What scheme would you use so that the chance of winning an award is a decreasing function of the size of the award?

Share Distinguished Researcher in Computational Statistics

Rick Wicklin, PhD, is a distinguished researcher in computational statistics at SAS and is a principal developer of SAS/IML software. His areas of expertise include computational statistics, simulation, statistical graphics, and modern methods in statistical data analysis. Rick is author of the books Statistical Programming with SAS/IML Software and Simulating Data with SAS.

1. Daniel Mastropietro on

One comment on the Expected Gain. As far as I see it, the winning outcomes are not mutually exclusive and the Expected Gain calculation assumes they are.
Therefore I think an adjustment could be made by defining a pay strategy for cases when more than one winning combination occurs --for example by assigning the highest prize among all realized winning outcomes. This of course requires the calculation of the probabilities of all possible winning-outcome combinations (such as all 1's).
It seems to me that the current calculation of the Expected Gain follows a pay strategy that assigns \$0 to boards where multiple winning outcomes occur, which does not really make sense to the player. The good news is that, under the current probability layout, multiple winning outcomes have very low probability so this adjustment should not affect the Expected Gain value by much.

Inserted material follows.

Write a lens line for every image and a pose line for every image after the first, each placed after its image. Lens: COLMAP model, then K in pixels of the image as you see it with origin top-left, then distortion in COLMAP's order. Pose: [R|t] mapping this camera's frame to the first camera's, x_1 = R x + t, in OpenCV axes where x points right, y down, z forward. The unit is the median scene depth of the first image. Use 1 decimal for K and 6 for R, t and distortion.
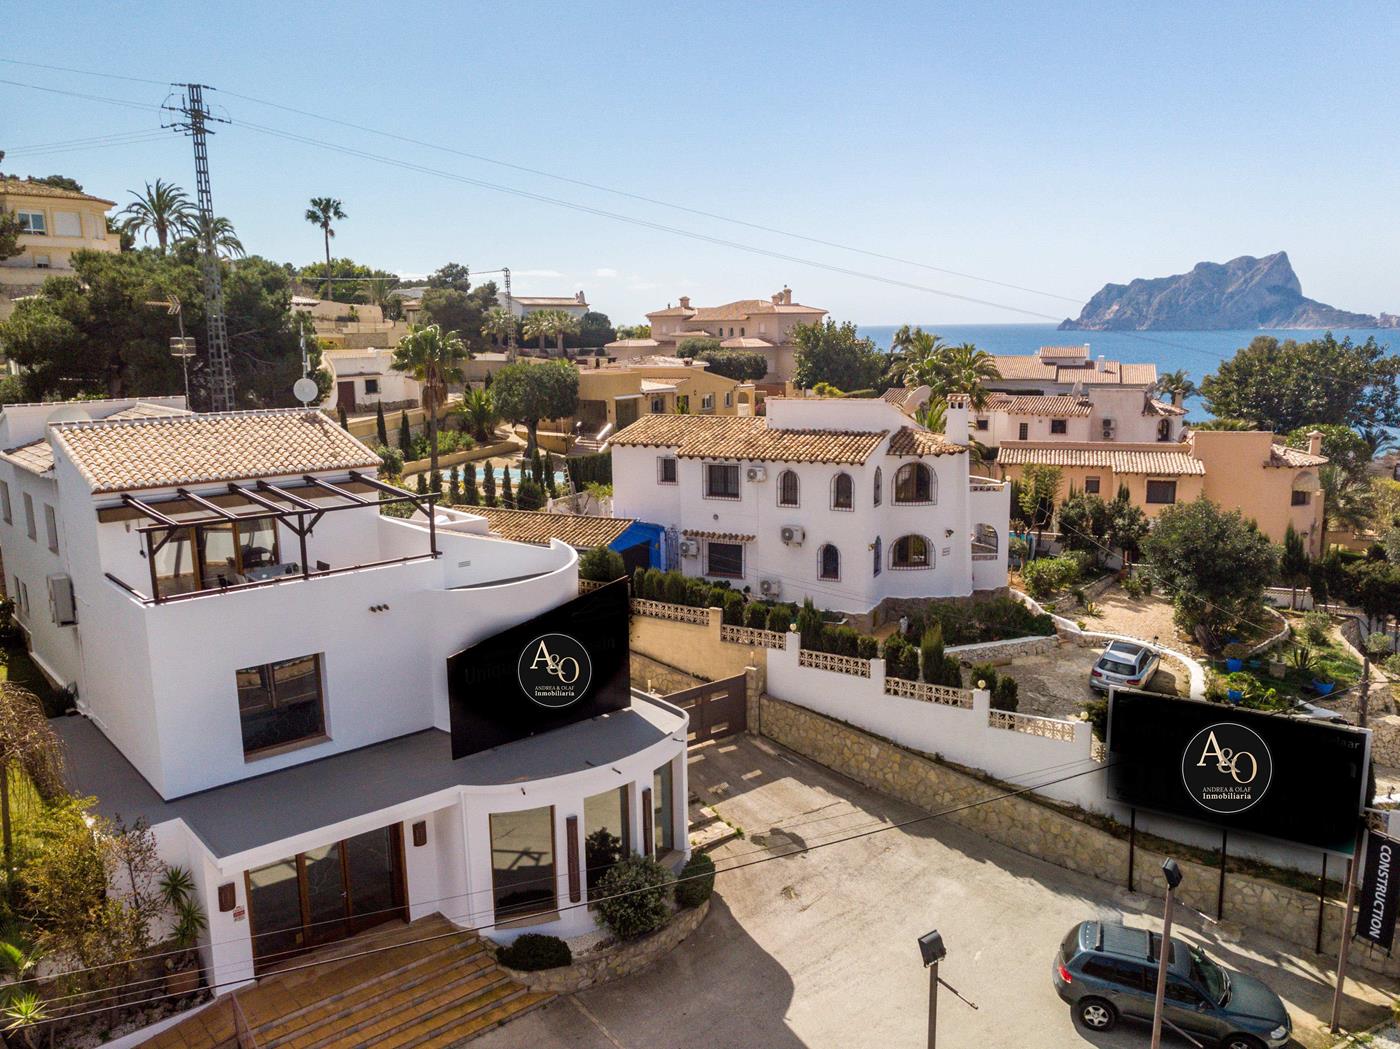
lens RADIAL K [[1107.9, 0, 700.0], [0, 1107.9, 524.5], [0, 0, 1]] dist [0.044985, -0.051253]
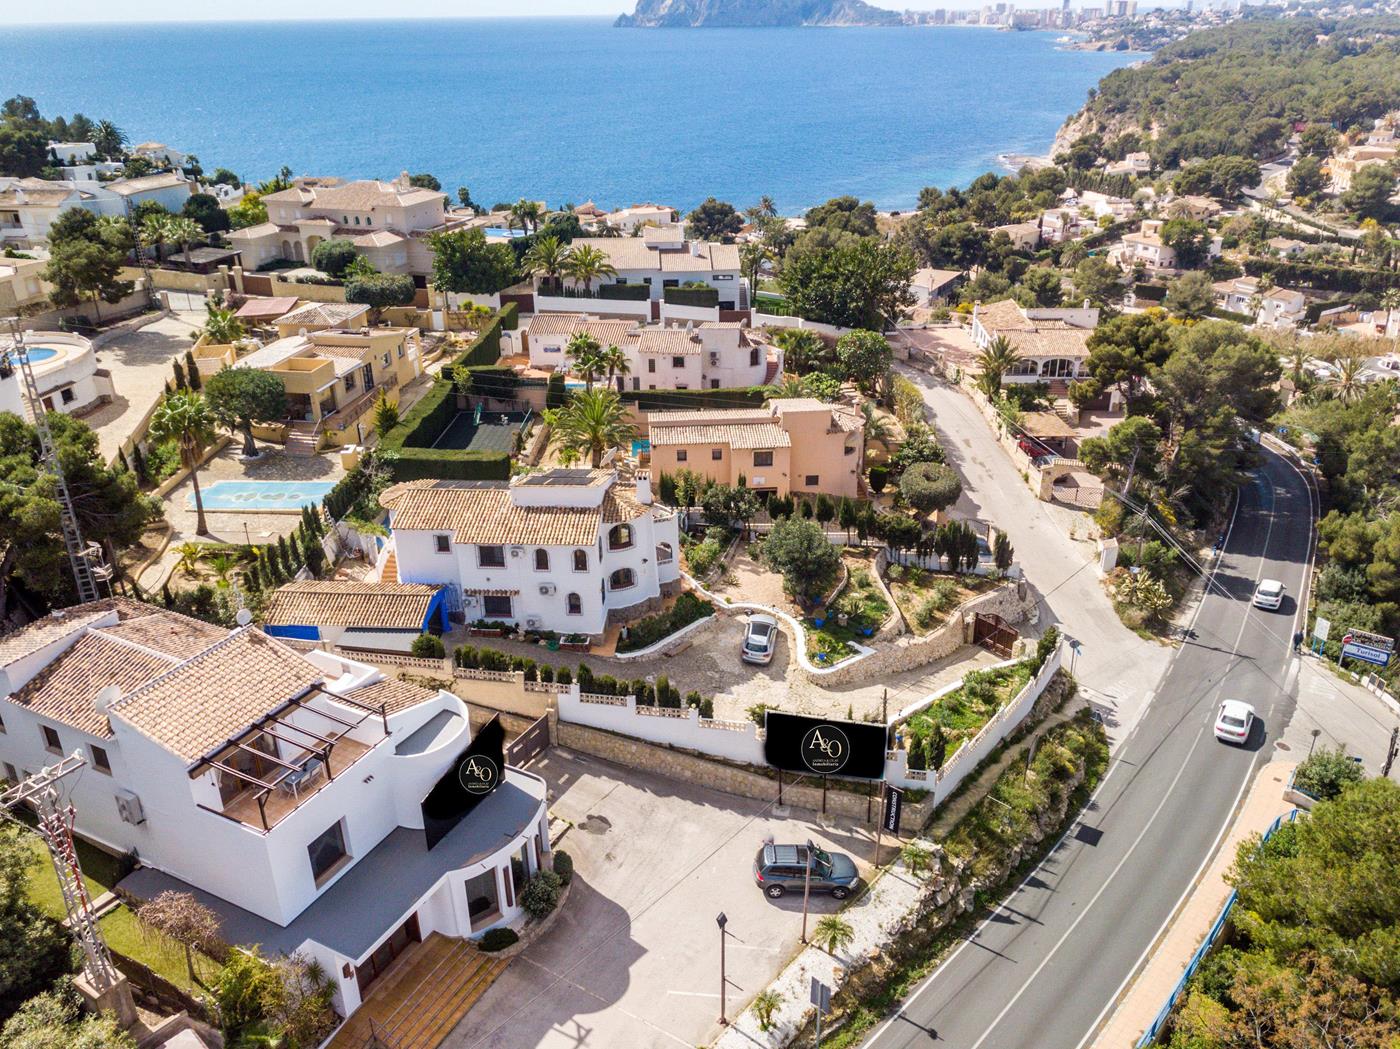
lens RADIAL K [[1144.3, 0, 700.0], [0, 1144.3, 524.5], [0, 0, 1]] dist [0.082948, -0.192805]
pose [[0.929101, -0.156616, 0.335027, -0.262964], [0.067617, 0.962571, 0.262458, -0.540153], [-0.363592, -0.221196, 0.904916, -0.499922]]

On the other hand, the simulation step might already be taking the multiple winning-outcome situation into account. In fact, the calculation of the "win" amount does not involve calculation of probabilities, but just counting the number of winning outcomes in a particular realization. The question I have here is: how is the TestWinner() function taking into account multiple winning outcomes to compute the "win" amount returned by the function? Is it giving the win amount that corresponds to the highest-prize winning outcome or is it summing the win amount of all realized winning-outcomes?

Conclusion: if I am not making any incorrect reasoning, the conclusion is that the theoretical and the practical approaches described above are not in line, and this will cause a divergence between the two expected gain values that is not only due to chance.

• The TestWinner function gives the complete payout. Fo example, if a card is a winner both diagonally and horizontally, the TestWinner function detects that and returns a gain that is the sum of the prizes awarded.